The adapter is trained on a curated cybersecurity instruction-tuning corpus to improve analyst-style security outputs over the base mistralai/Mixtral-8x7B-Instruct-v0.1 model.

What This Is

  • Type: PEFT LoRA adapter (not a full standalone model)
  • Base model required: mistralai/Mixtral-8x7B-Instruct-v0.1
  • Training style: QLoRA (4-bit NF4 base loading, bf16 compute)
  • Scope: Plan A MVP uplift for cybersecurity and malware-analysis assistance

Key Training Setup

  • Sequence length: 2048
  • Batch: 2
  • Gradient accumulation: 8 (effective 16)
  • Learning rate: 2e-4 (cosine scheduler)
  • Steps: 3000 (completed run)
  • LoRA rank/alpha: r=32, alpha=64
  • LoRA targets: q_proj, k_proj, v_proj, o_proj (attention-only)
  • Optimizer: paged_adamw_8bit
  • Precision: bf16

Hardware Used

Training was run on RunPod:

  • GPU: NVIDIA A100 PCIe 80GB (1x)
  • vCPU: 8
  • RAM: 125 GB
  • Disk: 200 GB
  • Location: CA

Data Summary

Curated cybersecurity instruction corpus with mixed sources (CyberMetric, Trendyol CyberSec, ShareGPT Cybersecurity, NIST downsampled, MITRE ATT&CK, CVE/IR/malware-focused sets).

Final working files used:

  • train.jsonl: 120,912 samples
  • eval.jsonl: 1,915 samples
  • cybermetric_80.jsonl: 80 held-out MCQs
  • malware_eval_25.jsonl: 25 expert malware prompts

Evaluation Results

Standard post-eval settings

Generation settings used for fair base-vs-adapter comparison:

  • do_sample=False
  • temperature=0.0
  • max_new_eval=64
  • max_new_cyber=48
  • max_new_malware=256

Baseline (corrected) vs Fine-tuned

Metric Baseline Fine-tuned Delta
Eval mean overlap 0.3283 0.3631 +0.0349
Eval exact match rate 0.0000 0.2193 +0.2193
CyberMetric-80 accuracy 0.825 0.900 +0.075
Malware structure 0.44 0.84 +0.40
Malware ATT&CK correctness 0.16 0.20 +0.04
Malware reasoning 0.24 0.20 -0.04
Malware evidence awareness 0.48 0.52 +0.04
Malware analyst usefulness 0.52 0.56 +0.04

Malware-only rerun with longer output budget

To test truncation effects on malware prompts, both base and fine-tuned were rerun with max_new_malware=512 (25 prompts only).

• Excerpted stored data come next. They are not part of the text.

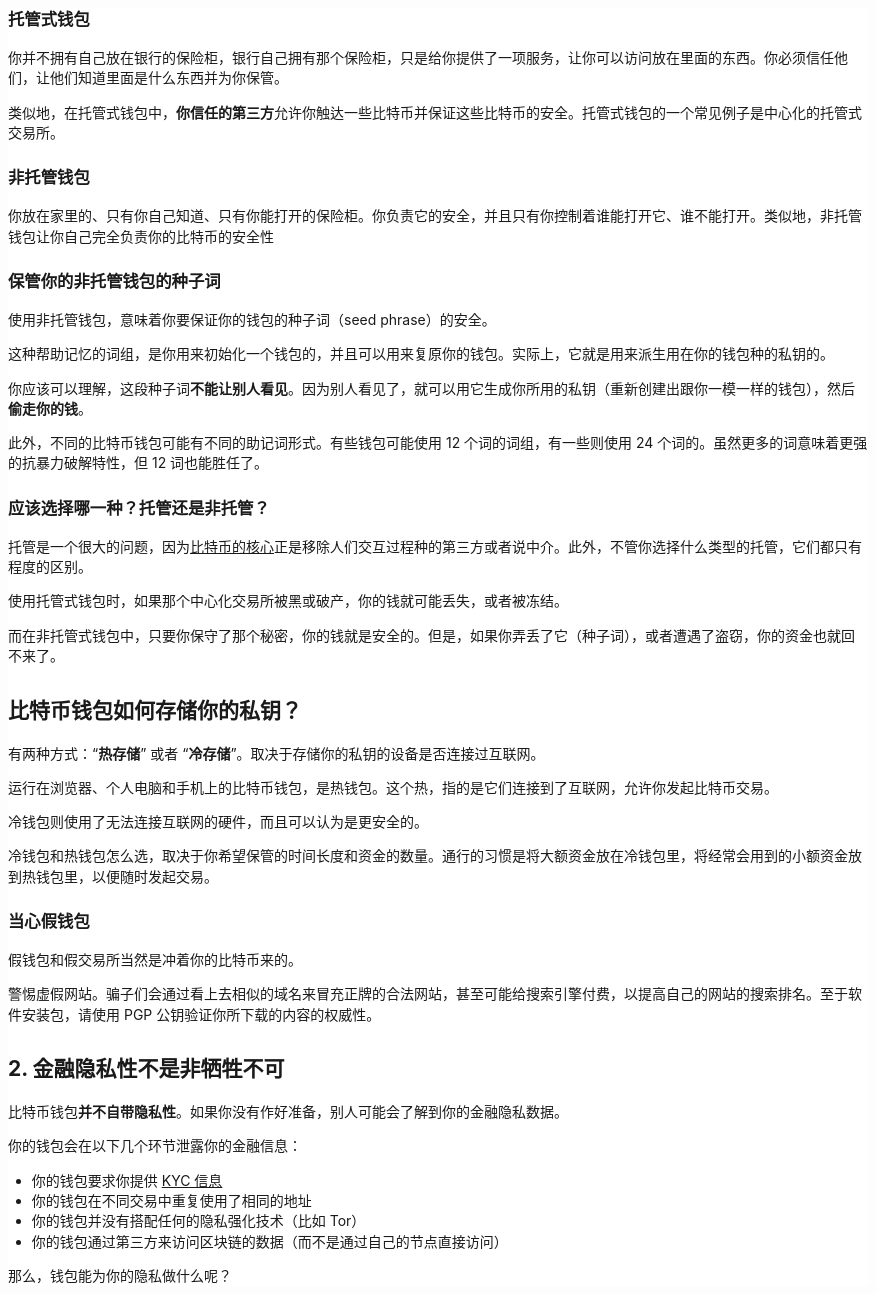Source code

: ### 托管式钱包

你并不拥有自己放在银行的保险柜，银行自己拥有那个保险柜，只是给你提供了一项服务，让你可以访问放在里面的东西。你必须信任他们，让他们知道里面是什么东西并为你保管。

类似地，在托管式钱包中，**你信任的第三方**允许你触达一些比特币并保证这些比特币的安全。托管式钱包的一个常见例子是中心化的托管式交易所。

### 非托管钱包

你放在家里的、只有你自己知道、只有你能打开的保险柜。你负责它的安全，并且只有你控制着谁能打开它、谁不能打开。类似地，非托管钱包让你自己完全负责你的比特币的安全性

### 保管你的非托管钱包的种子词

使用非托管钱包，意味着你要保证你的钱包的种子词（seed phrase）的安全。

这种帮助记忆的词组，是你用来初始化一个钱包的，并且可以用来复原你的钱包。实际上，它就是用来派生用在你的钱包种的私钥的。

你应该可以理解，这段种子词**不能让别人看见**。因为别人看见了，就可以用它生成你所用的私钥（重新创建出跟你一模一样的钱包），然后**偷走你的钱**。

此外，不同的比特币钱包可能有不同的助记词形式。有些钱包可能使用 12 个词的词组，有一些则使用 24 个词的。虽然更多的词意味着更强的抗暴力破解特性，但 12 词也能胜任了。

### 应该选择哪一种？托管还是非托管？

托管是一个很大的问题，因为[比特币的核心](https://bitcoin.org/en/bitcoin-paper?ref=blog.wasabiwallet.io)正是移除人们交互过程种的第三方或者说中介。此外，不管你选择什么类型的托管，它们都只有程度的区别。

使用托管式钱包时，如果那个中心化交易所被黑或破产，你的钱就可能丢失，或者被冻结。

而在非托管式钱包中，只要你保守了那个秘密，你的钱就是安全的。但是，如果你弄丢了它（种子词），或者遭遇了盗窃，你的资金也就回不来了。

## 比特币钱包如何存储你的私钥？

有两种方式：“**热存储**” 或者 “**冷存储**”。取决于存储你的私钥的设备是否连接过互联网。

运行在浏览器、个人电脑和手机上的比特币钱包，是热钱包。这个热，指的是它们连接到了互联网，允许你发起比特币交易。

冷钱包则使用了无法连接互联网的硬件，而且可以认为是更安全的。

冷钱包和热钱包怎么选，取决于你希望保管的时间长度和资金的数量。通行的习惯是将大额资金放在冷钱包里，将经常会用到的小额资金放到热钱包里，以便随时发起交易。

### 当心假钱包

假钱包和假交易所当然是冲着你的比特币来的。

警惕虚假网站。骗子们会通过看上去相似的域名来冒充正牌的合法网站，甚至可能给搜索引擎付费，以提高自己的网站的搜索排名。至于软件安装包，请使用 PGP 公钥验证你所下载的内容的权威性。

## 2. 金融隐私性不是非牺牲不可

比特币钱包**并不自带隐私性**。如果你没有作好准备，别人可能会了解到你的金融隐私数据。

你的钱包会在以下几个环节泄露你的金融信息：

- 你的钱包要求你提供 [KYC 信息](https://en.wikipedia.org/wiki/Know_your_customer?ref=blog.wasabiwallet.io)
- 你的钱包在不同交易中重复使用了相同的地址
- 你的钱包并没有搭配任何的隐私强化技术（比如 Tor）
- 你的钱包通过第三方来访问区块链的数据（而不是通过自己的节点直接访问）

那么，钱包能为你的隐私做什么呢？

Rubric axis Base (512) Fine-tuned (512) Delta
Structure 0.56 0.88 +0.32
ATT&CK correctness 0.16 0.20 +0.04
Malware reasoning 0.36 0.28 -0.08
Evidence awareness 0.56 0.64 +0.08
Analyst usefulness 0.64 0.80 +0.16

Interpretation: structure/evidence/usefulness improved strongly, but malware reasoning remains the main gap for future iterations.

Limitations

  • This is a Plan A MVP adapter, not a fully specialized malware reverse-engineering model.
  • Malware causal reasoning still needs improvement via targeted data and/or evidence-grounded training (Plan B).
  • Outputs should be treated as analyst assistance, not an autonomous verdict.

Usage

import torch
from transformers import AutoModelForCausalLM, AutoTokenizer, BitsAndBytesConfig
from peft import PeftModel

base_model_id = "mistralai/Mixtral-8x7B-Instruct-v0.1"
adapter_repo = "umer07/fathom-mixtral-lora-plan-a"

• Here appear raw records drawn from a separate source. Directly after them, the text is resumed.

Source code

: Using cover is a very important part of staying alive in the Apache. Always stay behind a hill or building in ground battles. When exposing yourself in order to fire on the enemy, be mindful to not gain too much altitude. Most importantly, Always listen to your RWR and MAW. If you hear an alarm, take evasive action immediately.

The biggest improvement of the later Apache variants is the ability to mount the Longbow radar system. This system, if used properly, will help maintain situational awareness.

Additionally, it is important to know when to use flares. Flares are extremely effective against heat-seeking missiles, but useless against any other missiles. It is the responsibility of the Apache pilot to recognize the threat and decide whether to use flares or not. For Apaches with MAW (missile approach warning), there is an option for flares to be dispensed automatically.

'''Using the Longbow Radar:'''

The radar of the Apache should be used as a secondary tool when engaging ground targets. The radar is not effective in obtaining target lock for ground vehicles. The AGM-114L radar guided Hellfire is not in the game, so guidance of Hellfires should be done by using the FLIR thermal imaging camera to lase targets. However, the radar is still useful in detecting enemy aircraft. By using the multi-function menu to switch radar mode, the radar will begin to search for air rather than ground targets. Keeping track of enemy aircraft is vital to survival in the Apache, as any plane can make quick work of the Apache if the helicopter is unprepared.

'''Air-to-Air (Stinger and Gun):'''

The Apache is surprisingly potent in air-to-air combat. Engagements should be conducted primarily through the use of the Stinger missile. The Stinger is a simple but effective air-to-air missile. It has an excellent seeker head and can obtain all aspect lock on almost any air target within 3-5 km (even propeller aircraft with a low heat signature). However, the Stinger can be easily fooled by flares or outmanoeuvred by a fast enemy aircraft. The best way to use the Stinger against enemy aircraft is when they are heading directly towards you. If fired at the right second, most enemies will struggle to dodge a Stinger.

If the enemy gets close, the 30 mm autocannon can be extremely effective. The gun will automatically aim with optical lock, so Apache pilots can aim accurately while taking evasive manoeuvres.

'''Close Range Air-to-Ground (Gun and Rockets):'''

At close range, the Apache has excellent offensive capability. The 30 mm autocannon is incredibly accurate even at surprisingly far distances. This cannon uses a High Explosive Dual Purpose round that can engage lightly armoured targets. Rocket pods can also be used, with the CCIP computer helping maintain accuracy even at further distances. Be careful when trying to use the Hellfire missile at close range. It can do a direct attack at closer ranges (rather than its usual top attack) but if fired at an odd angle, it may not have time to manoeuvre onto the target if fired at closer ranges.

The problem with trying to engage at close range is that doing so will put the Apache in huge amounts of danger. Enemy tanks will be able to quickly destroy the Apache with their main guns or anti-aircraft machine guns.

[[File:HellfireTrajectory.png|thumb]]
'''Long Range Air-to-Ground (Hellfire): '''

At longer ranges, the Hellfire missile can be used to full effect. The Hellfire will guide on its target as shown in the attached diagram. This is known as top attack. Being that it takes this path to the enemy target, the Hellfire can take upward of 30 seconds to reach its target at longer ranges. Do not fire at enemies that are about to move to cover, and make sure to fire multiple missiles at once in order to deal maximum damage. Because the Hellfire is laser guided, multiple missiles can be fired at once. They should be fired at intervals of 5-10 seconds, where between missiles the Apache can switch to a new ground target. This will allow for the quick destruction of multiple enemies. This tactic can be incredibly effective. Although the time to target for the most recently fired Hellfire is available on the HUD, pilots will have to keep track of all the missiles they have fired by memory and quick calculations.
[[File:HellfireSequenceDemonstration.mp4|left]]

bnb_config = BitsAndBytesConfig(
    load_in_4bit=True,
    bnb_4bit_quant_type="nf4",
    bnb_4bit_use_double_quant=True,
    bnb_4bit_compute_dtype=torch.bfloat16,
)

tokenizer = AutoTokenizer.from_pretrained(base_model_id, use_fast=True)
if tokenizer.pad_token is None:
    tokenizer.pad_token = tokenizer.eos_token

model = AutoModelForCausalLM.from_pretrained(
    base_model_id,
    quantization_config=bnb_config,
    device_map={"": 0},
    torch_dtype=torch.bfloat16,
    low_cpu_mem_usage=True,
)

model = PeftModel.from_pretrained(model, adapter_repo)
model.eval()

prompt = """### Instruction:
Analyze the malware behavior and map likely ATT&CK techniques.

### Input:
Sample creates scheduled task persistence and launches encoded PowerShell.

### Response:
"""

inputs = tokenizer(prompt, return_tensors="pt").to(model.device)
with torch.inference_mode():
    out = model.generate(**inputs, max_new_tokens=512, do_sample=False, temperature=0.0)

print(tokenizer.decode(out[0][inputs["input_ids"].shape[1]:], skip_special_tokens=True))

Project Status

  • Core Plan A training/evaluation cycle: completed
  • GPU instance used for training has been deleted
  • No additional training is currently in progress

Citation

If you use this adapter, please cite your project report/thesis for Fathom Plan A and reference the base model (mistralai/Mixtral-8x7B-Instruct-v0.1).